What the task requires: Exclude images; transcribe the rest of the data exactly.

Data:
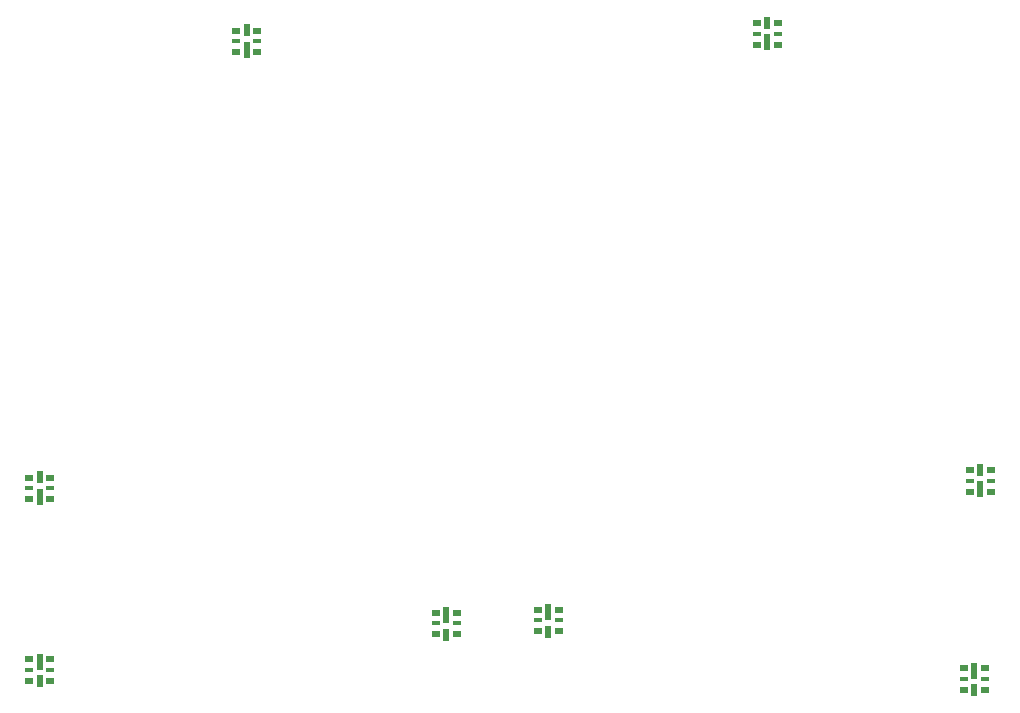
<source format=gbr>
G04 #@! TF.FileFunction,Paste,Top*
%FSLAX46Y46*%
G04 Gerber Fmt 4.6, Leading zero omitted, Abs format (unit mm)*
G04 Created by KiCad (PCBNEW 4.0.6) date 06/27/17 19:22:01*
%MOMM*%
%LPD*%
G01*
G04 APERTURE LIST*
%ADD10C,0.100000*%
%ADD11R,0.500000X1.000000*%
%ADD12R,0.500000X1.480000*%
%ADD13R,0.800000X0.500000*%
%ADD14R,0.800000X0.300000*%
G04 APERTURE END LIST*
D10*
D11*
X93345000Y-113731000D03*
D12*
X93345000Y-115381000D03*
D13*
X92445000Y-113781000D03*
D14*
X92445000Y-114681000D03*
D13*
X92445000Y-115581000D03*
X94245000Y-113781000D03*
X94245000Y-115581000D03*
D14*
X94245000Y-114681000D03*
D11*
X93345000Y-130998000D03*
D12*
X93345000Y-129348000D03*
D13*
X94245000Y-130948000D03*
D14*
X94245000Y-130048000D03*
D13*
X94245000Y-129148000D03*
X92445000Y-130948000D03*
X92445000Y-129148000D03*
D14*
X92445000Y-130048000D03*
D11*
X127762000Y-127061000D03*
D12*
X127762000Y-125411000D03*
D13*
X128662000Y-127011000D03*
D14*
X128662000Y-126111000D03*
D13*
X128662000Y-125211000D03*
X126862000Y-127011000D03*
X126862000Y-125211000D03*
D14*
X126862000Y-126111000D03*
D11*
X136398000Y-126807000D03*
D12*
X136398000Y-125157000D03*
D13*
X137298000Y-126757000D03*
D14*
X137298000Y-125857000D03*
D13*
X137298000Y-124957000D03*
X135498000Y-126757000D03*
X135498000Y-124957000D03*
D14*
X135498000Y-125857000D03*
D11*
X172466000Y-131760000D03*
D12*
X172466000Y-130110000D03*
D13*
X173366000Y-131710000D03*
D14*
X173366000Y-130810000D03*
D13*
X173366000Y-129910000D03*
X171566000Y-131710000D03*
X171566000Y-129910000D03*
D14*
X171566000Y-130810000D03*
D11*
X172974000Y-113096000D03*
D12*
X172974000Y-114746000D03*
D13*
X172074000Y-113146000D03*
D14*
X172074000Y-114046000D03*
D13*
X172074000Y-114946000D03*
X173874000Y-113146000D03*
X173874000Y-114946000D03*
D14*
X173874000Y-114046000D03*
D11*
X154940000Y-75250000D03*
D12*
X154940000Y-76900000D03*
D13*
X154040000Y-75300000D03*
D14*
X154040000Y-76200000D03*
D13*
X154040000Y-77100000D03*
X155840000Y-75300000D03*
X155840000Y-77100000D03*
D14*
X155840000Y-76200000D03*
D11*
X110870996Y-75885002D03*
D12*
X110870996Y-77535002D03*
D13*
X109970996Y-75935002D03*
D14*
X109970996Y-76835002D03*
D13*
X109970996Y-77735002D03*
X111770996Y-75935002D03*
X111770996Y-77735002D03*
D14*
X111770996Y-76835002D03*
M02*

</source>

Exercise output:
<source format=gbr>
G04 #@! TF.FileFunction,Paste,Top*
%FSLAX46Y46*%
G04 Gerber Fmt 4.6, Leading zero omitted, Abs format (unit mm)*
G04 Created by KiCad (PCBNEW 4.0.6) date 06/27/17 19:22:01*
%MOMM*%
%LPD*%
G01*
G04 APERTURE LIST*
%ADD10C,0.100000*%
%ADD11R,0.500000X1.000000*%
%ADD12R,0.500000X1.480000*%
%ADD13R,0.800000X0.500000*%
%ADD14R,0.800000X0.300000*%
G04 APERTURE END LIST*
D10*
D11*
X93345000Y-113731000D03*
D12*
X93345000Y-115381000D03*
D13*
X92445000Y-113781000D03*
D14*
X92445000Y-114681000D03*
D13*
X92445000Y-115581000D03*
X94245000Y-113781000D03*
X94245000Y-115581000D03*
D14*
X94245000Y-114681000D03*
D11*
X93345000Y-130998000D03*
D12*
X93345000Y-129348000D03*
D13*
X94245000Y-130948000D03*
D14*
X94245000Y-130048000D03*
D13*
X94245000Y-129148000D03*
X92445000Y-130948000D03*
X92445000Y-129148000D03*
D14*
X92445000Y-130048000D03*
D11*
X127762000Y-127061000D03*
D12*
X127762000Y-125411000D03*
D13*
X128662000Y-127011000D03*
D14*
X128662000Y-126111000D03*
D13*
X128662000Y-125211000D03*
X126862000Y-127011000D03*
X126862000Y-125211000D03*
D14*
X126862000Y-126111000D03*
D11*
X136398000Y-126807000D03*
D12*
X136398000Y-125157000D03*
D13*
X137298000Y-126757000D03*
D14*
X137298000Y-125857000D03*
D13*
X137298000Y-124957000D03*
X135498000Y-126757000D03*
X135498000Y-124957000D03*
D14*
X135498000Y-125857000D03*
D11*
X172466000Y-131760000D03*
D12*
X172466000Y-130110000D03*
D13*
X173366000Y-131710000D03*
D14*
X173366000Y-130810000D03*
D13*
X173366000Y-129910000D03*
X171566000Y-131710000D03*
X171566000Y-129910000D03*
D14*
X171566000Y-130810000D03*
D11*
X172974000Y-113096000D03*
D12*
X172974000Y-114746000D03*
D13*
X172074000Y-113146000D03*
D14*
X172074000Y-114046000D03*
D13*
X172074000Y-114946000D03*
X173874000Y-113146000D03*
X173874000Y-114946000D03*
D14*
X173874000Y-114046000D03*
D11*
X154940000Y-75250000D03*
D12*
X154940000Y-76900000D03*
D13*
X154040000Y-75300000D03*
D14*
X154040000Y-76200000D03*
D13*
X154040000Y-77100000D03*
X155840000Y-75300000D03*
X155840000Y-77100000D03*
D14*
X155840000Y-76200000D03*
D11*
X110870996Y-75885002D03*
D12*
X110870996Y-77535002D03*
D13*
X109970996Y-75935002D03*
D14*
X109970996Y-76835002D03*
D13*
X109970996Y-77735002D03*
X111770996Y-75935002D03*
X111770996Y-77735002D03*
D14*
X111770996Y-76835002D03*
M02*

</source>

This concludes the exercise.